Written problem 1 >>
Answer these from the book description:
(a) Whose life is woven together with those of Hardinge, Montgomery, Outram and Lawrence?
(b) Which two campaigns was Gough sent out to lead in the 1840s?
(c) In which memorial does the statue that gives the book its name stand?
Written problem 2 >> Copy the herbarium listing word for word, everything from the line that contains "collector number: 15485" down to the end of the listing, both ends included.

Provided passage >>
********

Description
While an anarchist group blows up the equestrian statue of General Gough in Dublin's Phoenix Park during the 1950s, the narrator recalls his mother's Kiplingesque tales of childhood in India, recreating the atmosphere and events of the Irish abroad in the service of the British Empire. The life of John Henry Foley (1818-1874), Queen Victoria's favourite sculptor, is interwoven with those of some of his principal subjects, Hardinge, Montgomery, Outram and Lawrence, Foyle College boys from Derry, who formed a remarkable constellation of soldier-administrators in northern India during the nineteenth century. The powerful, suggestive sketches of these Irishmen speak for generations gone. Engagements, atrocities and counter-atrocities are colourfully drawn in a language of heroism that conveys that turbulent, chaotic thing that was Britain's empire in Asia. Gough himself was a hero of the Peninsular War, wheeled out in the 1840s to pursue the punitive Opium War in China and to conquer the Punjab. Ronan Sheehan has created a remarkable imaginative work through these related narratives, shifting between nineteenth-century set-pieces and modern-day Ireland. The statue from which the book derives its name, the vulnerable and defiant figure of Asia below subverting Albert above in the Hyde Park memorial, expresses the conflicted loyalties at the heart of Foley's finest monuments. By exploring these fractured identities and interrogating the past, Foley's Asia enriches our understanding of this sculpted world.

********

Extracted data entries

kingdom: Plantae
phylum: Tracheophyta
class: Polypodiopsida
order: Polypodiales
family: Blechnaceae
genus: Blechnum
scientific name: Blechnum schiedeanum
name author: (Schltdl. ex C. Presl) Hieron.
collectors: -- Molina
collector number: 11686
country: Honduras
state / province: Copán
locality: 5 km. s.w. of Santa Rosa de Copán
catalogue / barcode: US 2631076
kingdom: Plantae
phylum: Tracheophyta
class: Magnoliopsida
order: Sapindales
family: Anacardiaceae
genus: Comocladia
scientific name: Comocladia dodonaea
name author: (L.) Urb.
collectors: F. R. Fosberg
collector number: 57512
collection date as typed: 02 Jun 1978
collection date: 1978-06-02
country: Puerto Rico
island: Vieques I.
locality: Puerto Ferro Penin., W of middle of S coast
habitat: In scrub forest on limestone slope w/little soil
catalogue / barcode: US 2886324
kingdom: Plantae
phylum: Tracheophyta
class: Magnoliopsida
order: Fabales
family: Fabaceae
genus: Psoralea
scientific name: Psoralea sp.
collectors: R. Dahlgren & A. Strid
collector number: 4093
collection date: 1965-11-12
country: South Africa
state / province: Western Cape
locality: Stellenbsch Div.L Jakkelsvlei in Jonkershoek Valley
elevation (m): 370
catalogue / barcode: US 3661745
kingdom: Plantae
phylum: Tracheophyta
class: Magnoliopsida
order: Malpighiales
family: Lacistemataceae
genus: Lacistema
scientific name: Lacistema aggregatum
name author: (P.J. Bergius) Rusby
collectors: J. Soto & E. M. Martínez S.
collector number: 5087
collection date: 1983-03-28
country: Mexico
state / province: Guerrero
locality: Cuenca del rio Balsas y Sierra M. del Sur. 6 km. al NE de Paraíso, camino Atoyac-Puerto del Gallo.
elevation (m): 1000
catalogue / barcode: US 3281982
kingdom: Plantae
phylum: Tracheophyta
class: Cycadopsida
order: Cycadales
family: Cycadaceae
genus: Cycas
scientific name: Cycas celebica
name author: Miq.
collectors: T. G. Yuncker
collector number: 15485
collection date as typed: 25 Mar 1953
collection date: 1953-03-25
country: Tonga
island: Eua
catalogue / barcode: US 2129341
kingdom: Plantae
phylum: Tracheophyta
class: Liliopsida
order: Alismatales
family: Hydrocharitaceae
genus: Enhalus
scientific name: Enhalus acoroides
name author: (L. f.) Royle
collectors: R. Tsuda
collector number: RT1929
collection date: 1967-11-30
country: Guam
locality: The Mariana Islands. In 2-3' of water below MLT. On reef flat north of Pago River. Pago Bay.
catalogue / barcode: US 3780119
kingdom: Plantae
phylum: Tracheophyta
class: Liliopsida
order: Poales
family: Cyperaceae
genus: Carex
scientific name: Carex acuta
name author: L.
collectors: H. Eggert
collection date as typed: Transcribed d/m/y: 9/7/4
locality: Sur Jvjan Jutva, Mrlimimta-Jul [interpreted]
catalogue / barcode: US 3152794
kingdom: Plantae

********

Result 1 >>
(a) John Henry Foley (1818-1874)
(b) The Opium War in China and the conquest of the Punjab
(c) The Hyde Park memorial

Result 2 >>
collector number: 15485
collection date as typed: 25 Mar 1953
collection date: 1953-03-25
country: Tonga
island: Eua
catalogue / barcode: US 2129341
kingdom: Plantae
phylum: Tracheophyta
class: Liliopsida
order: Alismatales
family: Hydrocharitaceae
genus: Enhalus
scientific name: Enhalus acoroides
name author: (L. f.) Royle
collectors: R. Tsuda
collector number: RT1929
collection date: 1967-11-30
country: Guam
locality: The Mariana Islands. In 2-3' of water below MLT. On reef flat north of Pago River. Pago Bay.
catalogue / barcode: US 3780119
kingdom: Plantae
phylum: Tracheophyta
class: Liliopsida
order: Poales
family: Cyperaceae
genus: Carex
scientific name: Carex acuta
name author: L.
collectors: H. Eggert
collection date as typed: Transcribed d/m/y: 9/7/4
locality: Sur Jvjan Jutva, Mrlimimta-Jul [interpreted]
catalogue / barcode: US 3152794
kingdom: Plantae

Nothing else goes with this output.